The Opportunity Layer brings everything together by turning identified gaps into clear opportunity themes that can guide product discovery and roadmap planning.
Instead of treating gaps in isolation, this layer clusters related gaps across digital moments to reveal broader patterns and areas of opportunity. This makes it easier for Product teams to reason about where to invest, rather than reacting to individual issues.
The Opportunity Layer does not define specific solutions. Its role is to frame where meaningful value can be created, giving Product teams a strong, experience-led starting point for prioritization and planning.
To make the Security Experience Map actionable, we needed a way to measure the security experience, not just describe it.
The way experience is measured depends on the tool used. In this project, we used TheyDo. In TheyDo, each insight includes an experience impact score , ranging from –2 to +2:
• –2 to 0 indicates a negative impact on the consumer’s experience (e.g. pain points, pressures, unresolved gaps)
• 0 to 2 indicates a positive impact on the experience (e.g. gains, effective protections, principle-aligned experiences)
Each digital moment in the map includes a mix of:
• Positive elements (for example, protections that work well or principles that are reflected in the experience)
• Negative elements (such as capability gaps or principle gaps)
By accumulating the positive and negative experience impacts across all insights within a moment, we can understand the overall Security Experience score for that moment.
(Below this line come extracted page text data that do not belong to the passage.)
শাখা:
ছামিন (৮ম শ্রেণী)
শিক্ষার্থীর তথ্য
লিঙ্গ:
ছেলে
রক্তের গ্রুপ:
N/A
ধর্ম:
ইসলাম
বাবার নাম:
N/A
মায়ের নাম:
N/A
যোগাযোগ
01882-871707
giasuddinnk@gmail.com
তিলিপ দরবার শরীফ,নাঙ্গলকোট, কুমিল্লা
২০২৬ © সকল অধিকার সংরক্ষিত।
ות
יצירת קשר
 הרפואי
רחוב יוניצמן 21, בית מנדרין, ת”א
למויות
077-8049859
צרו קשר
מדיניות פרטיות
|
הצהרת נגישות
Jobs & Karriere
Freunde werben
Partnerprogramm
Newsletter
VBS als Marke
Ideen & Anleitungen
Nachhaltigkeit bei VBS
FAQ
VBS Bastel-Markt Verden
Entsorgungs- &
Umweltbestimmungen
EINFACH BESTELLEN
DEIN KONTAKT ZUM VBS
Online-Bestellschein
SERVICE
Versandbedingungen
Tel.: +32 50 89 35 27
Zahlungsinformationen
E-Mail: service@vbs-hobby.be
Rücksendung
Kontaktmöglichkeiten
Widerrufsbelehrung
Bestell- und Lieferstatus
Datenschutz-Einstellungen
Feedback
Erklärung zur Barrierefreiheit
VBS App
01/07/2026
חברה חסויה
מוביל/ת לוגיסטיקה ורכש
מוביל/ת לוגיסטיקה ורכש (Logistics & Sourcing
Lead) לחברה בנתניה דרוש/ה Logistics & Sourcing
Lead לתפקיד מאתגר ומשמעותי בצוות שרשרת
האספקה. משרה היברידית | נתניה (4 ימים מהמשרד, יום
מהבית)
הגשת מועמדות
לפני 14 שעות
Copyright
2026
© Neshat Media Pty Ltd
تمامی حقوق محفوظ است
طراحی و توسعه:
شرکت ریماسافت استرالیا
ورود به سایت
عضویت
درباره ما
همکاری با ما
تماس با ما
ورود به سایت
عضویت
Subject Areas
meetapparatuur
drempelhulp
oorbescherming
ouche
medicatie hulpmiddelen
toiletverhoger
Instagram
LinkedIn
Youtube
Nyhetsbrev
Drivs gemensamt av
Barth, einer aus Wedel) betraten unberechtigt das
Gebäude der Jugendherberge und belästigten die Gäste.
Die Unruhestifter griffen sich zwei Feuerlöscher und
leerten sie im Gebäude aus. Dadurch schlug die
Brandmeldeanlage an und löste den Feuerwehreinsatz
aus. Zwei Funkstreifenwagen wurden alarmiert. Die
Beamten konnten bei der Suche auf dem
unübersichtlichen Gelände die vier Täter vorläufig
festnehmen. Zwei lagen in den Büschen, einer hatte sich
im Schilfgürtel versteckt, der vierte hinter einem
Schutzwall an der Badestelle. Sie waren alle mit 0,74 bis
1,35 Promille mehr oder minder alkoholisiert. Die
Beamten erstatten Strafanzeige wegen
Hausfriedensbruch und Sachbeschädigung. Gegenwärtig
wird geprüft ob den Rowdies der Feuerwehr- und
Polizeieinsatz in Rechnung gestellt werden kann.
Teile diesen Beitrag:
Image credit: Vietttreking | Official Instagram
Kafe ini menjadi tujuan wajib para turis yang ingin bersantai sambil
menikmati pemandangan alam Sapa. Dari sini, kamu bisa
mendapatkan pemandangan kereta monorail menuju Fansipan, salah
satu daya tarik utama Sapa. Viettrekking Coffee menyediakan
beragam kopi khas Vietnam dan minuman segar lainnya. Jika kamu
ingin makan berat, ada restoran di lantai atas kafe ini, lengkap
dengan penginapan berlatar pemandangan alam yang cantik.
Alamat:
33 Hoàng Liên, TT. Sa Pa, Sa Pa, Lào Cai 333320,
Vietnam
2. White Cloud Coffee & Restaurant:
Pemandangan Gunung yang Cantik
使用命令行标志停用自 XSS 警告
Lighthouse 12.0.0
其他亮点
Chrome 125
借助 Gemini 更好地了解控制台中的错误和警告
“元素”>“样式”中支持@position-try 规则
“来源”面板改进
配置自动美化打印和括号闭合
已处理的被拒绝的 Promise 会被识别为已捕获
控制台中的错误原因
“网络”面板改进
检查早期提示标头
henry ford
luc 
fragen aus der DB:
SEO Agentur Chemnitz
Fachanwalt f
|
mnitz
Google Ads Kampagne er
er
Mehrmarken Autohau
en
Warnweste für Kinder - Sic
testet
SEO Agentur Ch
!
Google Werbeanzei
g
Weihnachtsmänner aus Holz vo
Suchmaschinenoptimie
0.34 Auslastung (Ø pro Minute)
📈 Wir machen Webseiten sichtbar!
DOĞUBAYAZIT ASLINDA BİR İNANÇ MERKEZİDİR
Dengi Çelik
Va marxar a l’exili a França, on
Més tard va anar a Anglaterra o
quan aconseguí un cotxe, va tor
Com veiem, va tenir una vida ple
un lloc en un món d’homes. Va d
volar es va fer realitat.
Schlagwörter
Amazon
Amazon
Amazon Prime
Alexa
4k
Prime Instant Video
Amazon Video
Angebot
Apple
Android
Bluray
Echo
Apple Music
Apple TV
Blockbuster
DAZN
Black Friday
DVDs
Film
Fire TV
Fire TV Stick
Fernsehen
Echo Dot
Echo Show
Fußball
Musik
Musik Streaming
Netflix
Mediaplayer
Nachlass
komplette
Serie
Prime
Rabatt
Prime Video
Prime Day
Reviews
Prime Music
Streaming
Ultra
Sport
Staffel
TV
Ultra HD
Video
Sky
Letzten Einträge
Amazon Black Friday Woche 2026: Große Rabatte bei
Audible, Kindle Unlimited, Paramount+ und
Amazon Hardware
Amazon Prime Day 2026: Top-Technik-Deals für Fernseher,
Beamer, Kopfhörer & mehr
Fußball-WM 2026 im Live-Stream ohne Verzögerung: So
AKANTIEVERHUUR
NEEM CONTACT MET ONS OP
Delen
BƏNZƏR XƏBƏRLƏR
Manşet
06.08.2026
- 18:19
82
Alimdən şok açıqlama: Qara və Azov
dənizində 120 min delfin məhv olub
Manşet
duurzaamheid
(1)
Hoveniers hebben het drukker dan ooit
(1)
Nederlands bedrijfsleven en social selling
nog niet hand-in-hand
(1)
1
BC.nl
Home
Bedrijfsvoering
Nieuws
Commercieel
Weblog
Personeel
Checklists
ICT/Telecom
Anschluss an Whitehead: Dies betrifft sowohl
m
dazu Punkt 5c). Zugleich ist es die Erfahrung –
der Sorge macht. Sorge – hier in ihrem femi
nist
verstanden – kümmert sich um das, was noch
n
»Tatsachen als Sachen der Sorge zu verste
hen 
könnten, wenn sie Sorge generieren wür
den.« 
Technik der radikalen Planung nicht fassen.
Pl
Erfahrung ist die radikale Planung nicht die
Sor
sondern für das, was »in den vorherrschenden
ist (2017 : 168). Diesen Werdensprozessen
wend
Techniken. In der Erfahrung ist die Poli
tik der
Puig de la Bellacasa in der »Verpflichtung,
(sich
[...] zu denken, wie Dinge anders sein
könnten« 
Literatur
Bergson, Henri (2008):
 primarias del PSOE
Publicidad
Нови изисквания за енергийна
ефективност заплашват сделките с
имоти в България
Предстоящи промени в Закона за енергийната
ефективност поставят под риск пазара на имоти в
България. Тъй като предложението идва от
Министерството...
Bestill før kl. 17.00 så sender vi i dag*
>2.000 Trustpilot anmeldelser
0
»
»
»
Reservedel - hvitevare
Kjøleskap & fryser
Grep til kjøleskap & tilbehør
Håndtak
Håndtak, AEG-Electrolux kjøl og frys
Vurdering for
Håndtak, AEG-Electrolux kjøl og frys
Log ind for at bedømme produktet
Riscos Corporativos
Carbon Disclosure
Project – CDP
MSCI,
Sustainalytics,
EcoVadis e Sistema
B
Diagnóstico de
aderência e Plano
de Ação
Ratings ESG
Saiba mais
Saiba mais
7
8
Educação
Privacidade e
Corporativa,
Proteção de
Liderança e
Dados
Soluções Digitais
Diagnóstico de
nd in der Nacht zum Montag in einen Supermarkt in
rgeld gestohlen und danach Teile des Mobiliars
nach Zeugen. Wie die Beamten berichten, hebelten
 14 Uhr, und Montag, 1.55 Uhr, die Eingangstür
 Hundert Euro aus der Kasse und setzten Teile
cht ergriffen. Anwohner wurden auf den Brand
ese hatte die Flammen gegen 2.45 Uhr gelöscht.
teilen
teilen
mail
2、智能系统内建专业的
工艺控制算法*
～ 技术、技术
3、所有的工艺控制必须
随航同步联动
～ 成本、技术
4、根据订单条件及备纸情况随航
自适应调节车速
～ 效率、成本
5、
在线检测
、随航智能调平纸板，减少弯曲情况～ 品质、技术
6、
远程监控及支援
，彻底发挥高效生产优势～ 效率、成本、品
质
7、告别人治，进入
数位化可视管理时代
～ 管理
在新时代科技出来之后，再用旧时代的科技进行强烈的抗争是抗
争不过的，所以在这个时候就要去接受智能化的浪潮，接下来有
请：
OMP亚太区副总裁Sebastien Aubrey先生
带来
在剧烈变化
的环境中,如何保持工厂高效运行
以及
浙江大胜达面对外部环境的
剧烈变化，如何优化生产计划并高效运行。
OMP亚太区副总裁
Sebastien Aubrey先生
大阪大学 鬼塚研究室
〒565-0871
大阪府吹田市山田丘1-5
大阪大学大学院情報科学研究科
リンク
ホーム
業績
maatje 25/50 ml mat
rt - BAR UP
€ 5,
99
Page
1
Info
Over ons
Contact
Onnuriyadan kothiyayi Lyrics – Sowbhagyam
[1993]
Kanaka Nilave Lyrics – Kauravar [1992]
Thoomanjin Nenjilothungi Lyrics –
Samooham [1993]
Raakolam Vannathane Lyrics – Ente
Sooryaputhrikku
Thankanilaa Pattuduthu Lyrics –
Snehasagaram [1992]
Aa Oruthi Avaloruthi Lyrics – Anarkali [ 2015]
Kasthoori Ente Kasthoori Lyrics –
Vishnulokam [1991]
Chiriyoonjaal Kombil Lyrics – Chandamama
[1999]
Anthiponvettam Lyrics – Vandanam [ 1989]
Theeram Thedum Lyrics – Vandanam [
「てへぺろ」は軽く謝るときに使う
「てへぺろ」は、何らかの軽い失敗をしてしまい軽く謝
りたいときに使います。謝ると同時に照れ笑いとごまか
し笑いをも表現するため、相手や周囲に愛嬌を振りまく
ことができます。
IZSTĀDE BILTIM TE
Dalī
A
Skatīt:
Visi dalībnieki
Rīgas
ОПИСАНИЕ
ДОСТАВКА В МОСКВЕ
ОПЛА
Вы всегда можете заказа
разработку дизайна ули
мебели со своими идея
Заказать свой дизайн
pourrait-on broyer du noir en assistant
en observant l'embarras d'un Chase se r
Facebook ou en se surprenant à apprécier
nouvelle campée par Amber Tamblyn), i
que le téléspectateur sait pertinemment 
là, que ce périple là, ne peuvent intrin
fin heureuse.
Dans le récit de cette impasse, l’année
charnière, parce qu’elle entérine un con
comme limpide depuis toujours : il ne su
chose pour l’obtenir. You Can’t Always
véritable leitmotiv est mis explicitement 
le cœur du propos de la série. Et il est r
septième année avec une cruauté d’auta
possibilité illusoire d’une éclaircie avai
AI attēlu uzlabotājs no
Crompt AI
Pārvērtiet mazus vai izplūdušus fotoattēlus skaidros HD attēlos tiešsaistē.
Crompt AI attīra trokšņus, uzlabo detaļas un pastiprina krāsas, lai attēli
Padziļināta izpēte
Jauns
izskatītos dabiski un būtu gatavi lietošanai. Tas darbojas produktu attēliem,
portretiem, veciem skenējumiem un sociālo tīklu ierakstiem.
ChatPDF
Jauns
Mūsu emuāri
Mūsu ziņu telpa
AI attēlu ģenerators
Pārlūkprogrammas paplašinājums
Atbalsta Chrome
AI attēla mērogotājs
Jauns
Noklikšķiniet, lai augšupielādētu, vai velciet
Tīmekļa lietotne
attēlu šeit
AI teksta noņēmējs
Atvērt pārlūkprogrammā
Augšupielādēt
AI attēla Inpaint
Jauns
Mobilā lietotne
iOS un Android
The Security Experience score makes experience comparable across moments. This score represents how safe, supported, and confident consumers are likely to feel in that specific context. Moments with a lower score clearly signal higher experience risk and greater unmet consumer needs. This allows teams to:
• Identify which digital moments need the most attention
• Prioritize opportunity themes connected to those moments
• Focus product and discovery efforts where they can have the greatest experience impact
The Security Experience Map acts as an evidence-based reference that turns research insights into clear, experience-led product opportunities directly linked to gaps in the consumer experience. For Product Managers, it:
• Makes research findings actionable by framing them as opportunity themes, not raw insights
• Reduces the effort required to interpret and translate research into product decisions
• Provides clear consumer signals that support portfolio-level and product strategy framing
By grounding opportunities in real consumer needs, vulnerabilities, and experience gaps, the map supports both short-term prioritization and long-term strategic thinking.
For organizations aiming to move toward customer-centricity, these consumer signals are essential. They create a shared understanding of where value can be created, without relying on individual interpretation or intuition.
Most importantly, the Security Experience Map removes the burden from Product Managers to independently translate research findings into something meaningful for their products, enabling them to focus on decision-making, prioritization, and delivery.